I shove him up against the wall again, gaining height on my tippy toes to grab his thick, tattooed throat with my nails. “I want to know where he is!” I scream in his chest, quaking from the frustration. “It’s been seven days! I want to know where he is! I want to know where my brother is! If he were Charlie or Andres, would you just leave him?”

“Blaire”—Nic grunts as I shove him harder, pinning him to the wall—“I shouldn’t even be telling you this, goddammit!”

“Tell me what?”

“Charlie’s all fucked up!” he yells, the sound ricocheting around the house, and a wave of dread comes over me. “When he butchers people, it screws with his mindset, and he doesn’t want to be around you! He fucking left for space, which he won’t have if you go after him!”

“You’re lying,” I say, unsure of myself. “He-he left because of me. I know he did. I’m not stupid. He told me to—”

“¿Estás loco?” Nic scoffs, shaking his head in disbelief. “You really are insane... My brother loves every inch of you—he’ll marry you, you silly girl! He would never leave you indefinitely!”

Marry me. Charlie mentioned marrying me when we were in Dover. He said he might marry me when we get to Mexico. The memory hurts, cutting through my soul like razors. I wanted that so fucking badly I’d have murdered for it.

I don’t want to believe Nic. I can’t stomach the pain. I look away from him, then back at him, away and back at him. He’s still shaking his head, holding my scrutinizing stare, and a sense of cold fear goes through me. I realize he could be telling the truth. Charlie might’ve been in hell for the past seven days and I haven’t been there to help him.

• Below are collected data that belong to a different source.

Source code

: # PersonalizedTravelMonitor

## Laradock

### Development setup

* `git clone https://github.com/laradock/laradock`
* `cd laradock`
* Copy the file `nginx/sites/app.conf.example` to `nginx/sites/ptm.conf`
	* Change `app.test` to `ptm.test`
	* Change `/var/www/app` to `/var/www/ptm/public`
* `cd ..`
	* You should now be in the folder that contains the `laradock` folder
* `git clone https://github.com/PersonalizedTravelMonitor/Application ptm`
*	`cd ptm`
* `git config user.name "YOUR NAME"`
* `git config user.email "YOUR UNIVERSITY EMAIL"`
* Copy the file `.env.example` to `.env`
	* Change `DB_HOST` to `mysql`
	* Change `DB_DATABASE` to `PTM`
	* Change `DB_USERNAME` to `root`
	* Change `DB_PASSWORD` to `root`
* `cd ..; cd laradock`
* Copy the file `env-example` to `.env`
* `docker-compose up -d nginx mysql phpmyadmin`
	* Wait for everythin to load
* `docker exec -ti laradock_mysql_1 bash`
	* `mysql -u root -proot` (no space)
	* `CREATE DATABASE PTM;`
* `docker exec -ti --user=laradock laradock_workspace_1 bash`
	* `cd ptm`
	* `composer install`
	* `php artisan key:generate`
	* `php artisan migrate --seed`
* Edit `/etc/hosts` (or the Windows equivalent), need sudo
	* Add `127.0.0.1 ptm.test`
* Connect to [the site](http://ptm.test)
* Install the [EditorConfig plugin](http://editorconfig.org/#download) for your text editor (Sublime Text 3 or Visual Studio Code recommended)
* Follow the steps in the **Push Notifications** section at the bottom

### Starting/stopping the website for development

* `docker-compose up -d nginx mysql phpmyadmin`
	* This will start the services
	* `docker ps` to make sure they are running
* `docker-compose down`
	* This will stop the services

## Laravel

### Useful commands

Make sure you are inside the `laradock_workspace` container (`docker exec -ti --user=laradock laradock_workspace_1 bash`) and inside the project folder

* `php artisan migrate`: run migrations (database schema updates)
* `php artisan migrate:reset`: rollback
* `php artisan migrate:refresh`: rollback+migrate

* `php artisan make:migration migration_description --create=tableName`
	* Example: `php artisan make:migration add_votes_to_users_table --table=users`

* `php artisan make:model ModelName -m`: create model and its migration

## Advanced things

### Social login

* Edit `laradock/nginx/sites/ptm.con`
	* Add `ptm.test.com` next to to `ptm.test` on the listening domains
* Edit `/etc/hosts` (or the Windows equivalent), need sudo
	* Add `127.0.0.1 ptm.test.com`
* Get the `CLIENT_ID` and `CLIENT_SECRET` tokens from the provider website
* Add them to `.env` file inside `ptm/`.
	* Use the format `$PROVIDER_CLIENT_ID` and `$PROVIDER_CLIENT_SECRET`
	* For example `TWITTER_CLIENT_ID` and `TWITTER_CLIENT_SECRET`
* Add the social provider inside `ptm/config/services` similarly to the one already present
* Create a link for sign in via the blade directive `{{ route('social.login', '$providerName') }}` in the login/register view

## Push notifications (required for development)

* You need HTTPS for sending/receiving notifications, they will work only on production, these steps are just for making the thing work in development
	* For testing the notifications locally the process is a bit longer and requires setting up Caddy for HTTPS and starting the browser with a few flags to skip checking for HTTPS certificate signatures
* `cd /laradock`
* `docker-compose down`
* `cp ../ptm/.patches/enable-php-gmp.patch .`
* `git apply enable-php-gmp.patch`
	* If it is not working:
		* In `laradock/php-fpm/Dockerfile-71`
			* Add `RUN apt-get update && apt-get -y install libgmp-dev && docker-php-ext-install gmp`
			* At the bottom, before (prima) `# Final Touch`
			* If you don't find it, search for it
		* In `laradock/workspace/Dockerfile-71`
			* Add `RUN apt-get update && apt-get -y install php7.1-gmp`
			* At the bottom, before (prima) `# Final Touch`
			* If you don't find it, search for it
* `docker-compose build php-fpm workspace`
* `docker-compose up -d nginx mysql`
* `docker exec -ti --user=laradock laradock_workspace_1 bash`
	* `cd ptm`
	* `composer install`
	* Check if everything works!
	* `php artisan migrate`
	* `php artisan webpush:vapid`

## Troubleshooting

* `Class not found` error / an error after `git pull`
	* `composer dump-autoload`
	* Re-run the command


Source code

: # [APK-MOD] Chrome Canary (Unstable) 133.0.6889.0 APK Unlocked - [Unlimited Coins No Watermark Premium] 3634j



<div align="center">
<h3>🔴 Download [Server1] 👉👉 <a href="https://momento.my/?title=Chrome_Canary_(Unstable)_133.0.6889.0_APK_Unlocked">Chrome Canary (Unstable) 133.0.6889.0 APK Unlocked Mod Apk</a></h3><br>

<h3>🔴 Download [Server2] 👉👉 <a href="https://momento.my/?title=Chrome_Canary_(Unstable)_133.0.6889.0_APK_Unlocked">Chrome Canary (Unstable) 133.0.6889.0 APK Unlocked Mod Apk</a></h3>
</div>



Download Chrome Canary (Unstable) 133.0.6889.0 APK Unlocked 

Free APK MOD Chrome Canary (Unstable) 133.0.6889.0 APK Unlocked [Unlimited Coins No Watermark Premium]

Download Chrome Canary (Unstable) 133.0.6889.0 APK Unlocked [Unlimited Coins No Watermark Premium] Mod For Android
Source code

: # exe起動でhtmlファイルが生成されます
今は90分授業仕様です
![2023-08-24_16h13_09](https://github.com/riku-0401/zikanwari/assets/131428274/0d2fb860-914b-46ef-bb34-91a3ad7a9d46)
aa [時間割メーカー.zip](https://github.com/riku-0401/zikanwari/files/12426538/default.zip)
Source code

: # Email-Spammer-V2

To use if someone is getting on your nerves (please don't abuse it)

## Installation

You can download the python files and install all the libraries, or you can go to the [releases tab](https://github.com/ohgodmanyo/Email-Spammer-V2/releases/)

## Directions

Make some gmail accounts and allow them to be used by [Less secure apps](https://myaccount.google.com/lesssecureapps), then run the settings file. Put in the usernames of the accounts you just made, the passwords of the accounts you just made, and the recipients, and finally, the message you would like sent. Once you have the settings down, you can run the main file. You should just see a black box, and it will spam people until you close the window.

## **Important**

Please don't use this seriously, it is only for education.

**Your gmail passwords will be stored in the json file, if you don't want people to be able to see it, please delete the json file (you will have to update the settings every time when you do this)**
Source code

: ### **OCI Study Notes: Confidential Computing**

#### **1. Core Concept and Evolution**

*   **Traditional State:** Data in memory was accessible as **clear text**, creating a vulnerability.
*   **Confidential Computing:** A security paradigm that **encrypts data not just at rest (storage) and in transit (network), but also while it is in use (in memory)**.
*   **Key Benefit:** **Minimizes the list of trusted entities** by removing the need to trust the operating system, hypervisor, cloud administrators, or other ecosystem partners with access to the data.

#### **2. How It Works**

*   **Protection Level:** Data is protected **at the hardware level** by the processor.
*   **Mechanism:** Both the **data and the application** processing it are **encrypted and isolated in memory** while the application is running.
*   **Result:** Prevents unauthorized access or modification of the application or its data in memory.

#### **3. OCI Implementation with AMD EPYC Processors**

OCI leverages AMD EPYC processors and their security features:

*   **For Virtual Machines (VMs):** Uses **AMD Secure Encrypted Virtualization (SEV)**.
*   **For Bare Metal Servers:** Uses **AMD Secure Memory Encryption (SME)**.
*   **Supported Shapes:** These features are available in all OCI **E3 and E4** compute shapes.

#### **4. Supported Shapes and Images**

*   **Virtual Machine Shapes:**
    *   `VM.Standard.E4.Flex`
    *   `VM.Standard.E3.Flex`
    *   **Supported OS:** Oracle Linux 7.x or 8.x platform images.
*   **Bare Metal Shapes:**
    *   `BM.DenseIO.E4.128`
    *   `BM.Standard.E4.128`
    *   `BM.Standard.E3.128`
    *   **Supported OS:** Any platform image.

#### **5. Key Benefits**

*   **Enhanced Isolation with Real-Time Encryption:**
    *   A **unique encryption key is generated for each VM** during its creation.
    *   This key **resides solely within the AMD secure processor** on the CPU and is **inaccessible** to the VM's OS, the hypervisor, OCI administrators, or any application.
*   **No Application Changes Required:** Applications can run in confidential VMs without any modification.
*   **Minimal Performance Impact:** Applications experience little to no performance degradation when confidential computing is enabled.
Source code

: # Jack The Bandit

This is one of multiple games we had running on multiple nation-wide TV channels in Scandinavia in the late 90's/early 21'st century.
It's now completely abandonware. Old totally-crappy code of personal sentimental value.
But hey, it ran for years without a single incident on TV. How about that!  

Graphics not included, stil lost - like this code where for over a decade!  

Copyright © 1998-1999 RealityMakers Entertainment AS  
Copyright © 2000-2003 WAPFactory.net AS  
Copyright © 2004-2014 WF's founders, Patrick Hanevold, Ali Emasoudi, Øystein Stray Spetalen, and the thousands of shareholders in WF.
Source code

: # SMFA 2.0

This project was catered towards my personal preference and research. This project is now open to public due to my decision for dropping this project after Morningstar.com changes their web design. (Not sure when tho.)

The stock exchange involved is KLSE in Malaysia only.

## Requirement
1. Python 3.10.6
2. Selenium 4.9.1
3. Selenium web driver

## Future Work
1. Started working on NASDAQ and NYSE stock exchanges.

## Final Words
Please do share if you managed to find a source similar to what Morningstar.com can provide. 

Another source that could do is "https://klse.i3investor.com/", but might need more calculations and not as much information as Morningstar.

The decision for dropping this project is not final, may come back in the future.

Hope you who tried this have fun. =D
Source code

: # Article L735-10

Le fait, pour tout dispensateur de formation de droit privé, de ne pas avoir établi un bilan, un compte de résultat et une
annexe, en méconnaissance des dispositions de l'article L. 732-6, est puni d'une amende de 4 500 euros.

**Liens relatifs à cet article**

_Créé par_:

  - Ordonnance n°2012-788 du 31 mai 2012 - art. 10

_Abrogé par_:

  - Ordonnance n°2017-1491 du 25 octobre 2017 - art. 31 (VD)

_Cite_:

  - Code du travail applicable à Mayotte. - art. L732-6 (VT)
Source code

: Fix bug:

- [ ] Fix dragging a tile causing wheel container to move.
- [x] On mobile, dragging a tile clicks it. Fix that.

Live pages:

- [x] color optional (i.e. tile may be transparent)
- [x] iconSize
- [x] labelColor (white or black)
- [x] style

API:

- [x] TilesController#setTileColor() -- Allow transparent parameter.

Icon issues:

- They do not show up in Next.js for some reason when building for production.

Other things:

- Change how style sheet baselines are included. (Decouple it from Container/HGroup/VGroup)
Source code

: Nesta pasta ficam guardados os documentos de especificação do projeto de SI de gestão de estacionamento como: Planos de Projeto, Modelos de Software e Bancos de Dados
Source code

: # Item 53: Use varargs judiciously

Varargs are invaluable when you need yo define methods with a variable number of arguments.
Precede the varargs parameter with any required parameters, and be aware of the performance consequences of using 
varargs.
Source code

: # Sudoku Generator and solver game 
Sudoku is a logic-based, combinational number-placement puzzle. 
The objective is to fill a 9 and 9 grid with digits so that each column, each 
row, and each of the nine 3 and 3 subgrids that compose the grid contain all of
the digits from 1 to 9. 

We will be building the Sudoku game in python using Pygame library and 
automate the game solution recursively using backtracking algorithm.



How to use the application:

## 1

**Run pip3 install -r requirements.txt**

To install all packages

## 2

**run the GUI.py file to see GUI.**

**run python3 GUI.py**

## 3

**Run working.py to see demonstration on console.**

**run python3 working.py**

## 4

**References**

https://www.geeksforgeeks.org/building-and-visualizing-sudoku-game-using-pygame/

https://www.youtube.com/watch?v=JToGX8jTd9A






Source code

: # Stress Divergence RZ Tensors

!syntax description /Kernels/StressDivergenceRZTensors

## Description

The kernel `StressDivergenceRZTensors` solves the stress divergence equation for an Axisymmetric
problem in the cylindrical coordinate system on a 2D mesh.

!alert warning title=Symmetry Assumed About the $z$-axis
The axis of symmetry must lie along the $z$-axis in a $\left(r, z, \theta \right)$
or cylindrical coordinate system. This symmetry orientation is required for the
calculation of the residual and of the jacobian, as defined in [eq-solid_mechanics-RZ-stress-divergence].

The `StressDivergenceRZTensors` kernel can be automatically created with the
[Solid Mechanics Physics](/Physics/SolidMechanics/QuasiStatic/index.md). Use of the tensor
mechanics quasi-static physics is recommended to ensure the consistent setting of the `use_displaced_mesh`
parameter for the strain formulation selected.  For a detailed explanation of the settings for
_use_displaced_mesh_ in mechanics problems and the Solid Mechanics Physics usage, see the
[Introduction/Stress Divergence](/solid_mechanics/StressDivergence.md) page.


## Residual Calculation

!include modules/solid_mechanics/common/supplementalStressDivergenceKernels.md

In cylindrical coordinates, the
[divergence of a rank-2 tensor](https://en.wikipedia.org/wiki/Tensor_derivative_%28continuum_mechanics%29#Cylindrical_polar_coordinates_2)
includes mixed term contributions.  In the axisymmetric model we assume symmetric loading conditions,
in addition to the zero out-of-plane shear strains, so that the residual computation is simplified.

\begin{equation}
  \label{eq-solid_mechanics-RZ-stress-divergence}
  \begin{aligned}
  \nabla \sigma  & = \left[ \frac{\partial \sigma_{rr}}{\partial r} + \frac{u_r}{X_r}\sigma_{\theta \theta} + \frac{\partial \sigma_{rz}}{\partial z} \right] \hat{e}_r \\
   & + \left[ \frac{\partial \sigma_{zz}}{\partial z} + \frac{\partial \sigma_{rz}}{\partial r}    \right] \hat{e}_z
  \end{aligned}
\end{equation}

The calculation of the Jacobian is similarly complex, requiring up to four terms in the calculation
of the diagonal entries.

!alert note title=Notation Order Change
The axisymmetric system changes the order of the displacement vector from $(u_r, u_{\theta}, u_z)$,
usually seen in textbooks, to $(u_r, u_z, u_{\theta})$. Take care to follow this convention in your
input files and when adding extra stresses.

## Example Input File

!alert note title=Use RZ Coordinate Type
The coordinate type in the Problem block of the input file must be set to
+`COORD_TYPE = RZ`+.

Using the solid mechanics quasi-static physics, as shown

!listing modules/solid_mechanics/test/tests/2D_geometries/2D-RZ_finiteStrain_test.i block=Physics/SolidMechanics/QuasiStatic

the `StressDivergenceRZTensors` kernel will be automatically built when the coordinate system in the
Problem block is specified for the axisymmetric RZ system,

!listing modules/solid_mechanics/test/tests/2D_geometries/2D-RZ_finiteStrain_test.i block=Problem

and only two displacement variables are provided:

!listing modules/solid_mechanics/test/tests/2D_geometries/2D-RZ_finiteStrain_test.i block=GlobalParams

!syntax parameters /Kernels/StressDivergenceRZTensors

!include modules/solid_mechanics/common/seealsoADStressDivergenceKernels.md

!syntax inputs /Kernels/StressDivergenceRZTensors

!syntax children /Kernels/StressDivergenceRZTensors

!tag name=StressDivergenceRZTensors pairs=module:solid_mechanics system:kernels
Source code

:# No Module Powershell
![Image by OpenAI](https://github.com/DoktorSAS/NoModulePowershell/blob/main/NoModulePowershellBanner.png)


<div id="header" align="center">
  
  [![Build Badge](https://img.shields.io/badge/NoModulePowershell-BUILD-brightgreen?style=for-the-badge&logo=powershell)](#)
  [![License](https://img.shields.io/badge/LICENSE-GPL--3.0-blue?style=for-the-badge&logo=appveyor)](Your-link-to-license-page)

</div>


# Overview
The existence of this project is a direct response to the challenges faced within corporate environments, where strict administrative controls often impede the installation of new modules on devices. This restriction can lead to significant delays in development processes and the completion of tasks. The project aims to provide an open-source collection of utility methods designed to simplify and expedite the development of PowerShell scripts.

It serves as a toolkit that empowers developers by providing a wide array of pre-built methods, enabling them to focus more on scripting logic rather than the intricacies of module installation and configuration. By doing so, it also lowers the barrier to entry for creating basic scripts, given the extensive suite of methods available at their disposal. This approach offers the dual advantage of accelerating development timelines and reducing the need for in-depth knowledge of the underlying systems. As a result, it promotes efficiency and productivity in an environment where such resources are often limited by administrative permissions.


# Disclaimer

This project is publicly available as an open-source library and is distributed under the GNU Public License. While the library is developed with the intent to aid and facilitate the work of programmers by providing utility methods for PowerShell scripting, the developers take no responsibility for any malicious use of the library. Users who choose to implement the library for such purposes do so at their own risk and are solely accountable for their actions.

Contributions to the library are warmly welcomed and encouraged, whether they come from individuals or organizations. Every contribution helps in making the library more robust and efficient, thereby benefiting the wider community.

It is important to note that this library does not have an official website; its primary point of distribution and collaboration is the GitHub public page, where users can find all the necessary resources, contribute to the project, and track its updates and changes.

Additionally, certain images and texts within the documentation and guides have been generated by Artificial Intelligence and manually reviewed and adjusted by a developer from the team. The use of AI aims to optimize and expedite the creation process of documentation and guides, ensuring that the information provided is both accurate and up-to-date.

“Where is he?” I demand to know, stepping up to Nic for a fight. “You have three seconds to tell me before I—”

“Nic,” Andres murmurs from the kitchen doorway, edging toward us, “you can’t let her go on her own.”

“Don’t you think I fucking know that?” Nic shoots a glare at Andres, then swipes the keys from my hand. “Charlie won’t be fucking happy about this.”

I shove past him for the front doors, tossing over my shoulder, “I won’t be happy until I see him.”